Abstract

Arfs or adenosine diphosphate (ADP)-ribosylation factors are highly conserved 20-kDa guanine nucleotide-binding proteins found in all eukaryotic cells from Giardia, the most primitive existing eukaryote, to primates. No Arfs have been identified in prokaryotes, which lack membranous organelles and intracellular vesicular trafficking. Arfs have critical roles in multiple cellular functions, including protein secretion, cytoskeletal rearrangement, and signal transduction (e.g., responses to insulin and epidermal growth factor). Members of the Arf family and their regulators are just beginning to be implicated in diseases and pathological processes such as metastasis. Vesicular trafficking and signal transduction in eukaryotes are required for intracellular communication and cargo transport among organelles, as well as in extra- or intercellular functions.

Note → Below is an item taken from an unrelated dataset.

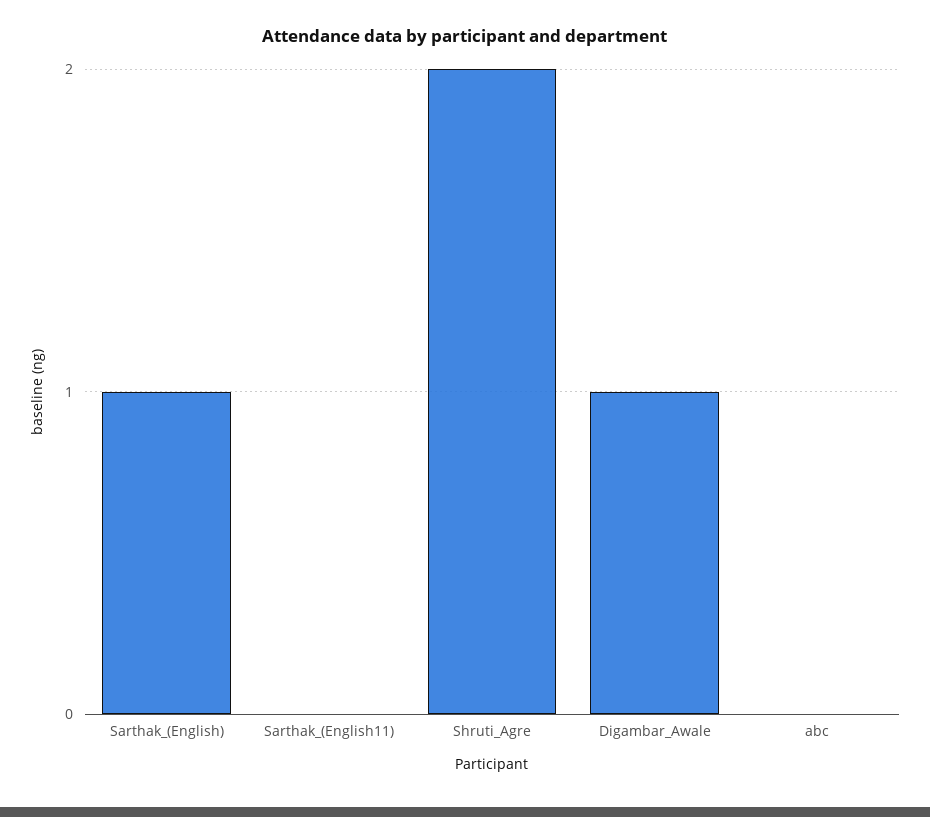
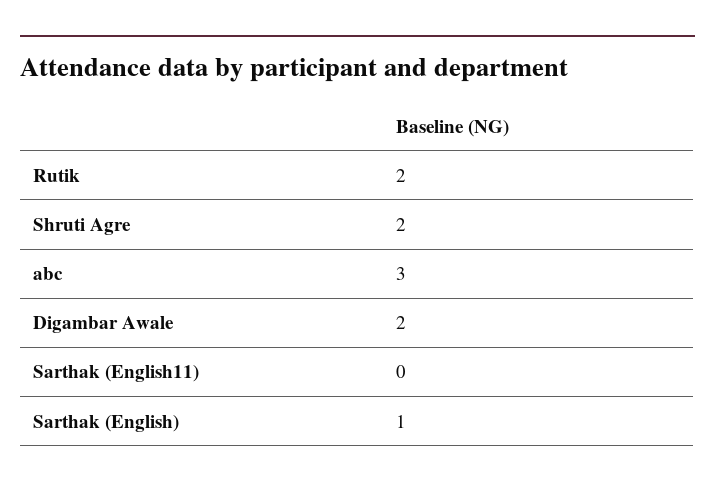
Digambar_Awale: 1 -> 2
abc: 0 -> 3
Rutik: none -> 2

Membrane trafficking involves the formation, translocation, and fusion of vesicles of defined structure and molecular composition, initiated at specified intracellular membrane sites for movement of diverse cargo and membrane molecules to appropriate targets or docking membrane sites, beginning with deformation (budding) of the donor membrane with assembly of protein and lipid molecules for vesicle maturation. Finally, vesicle release by fission, translocation, tethering at its destination, followed by uncoating, and fusion with the target membrane, completes a step in vesicular transport. The investigation of Arf actions has contributed significantly to understanding many of those events at a molecular level. Information regarding human ARF6 function of actin cytoskeleton and membrane dynamics, which is relevant to cancer development and potential involvement of individual Arf protein actions, continues to grow, although mechanisms of trafficking in endoplasmic reticulum and Golgi compartments are probably still understood better and in more detail.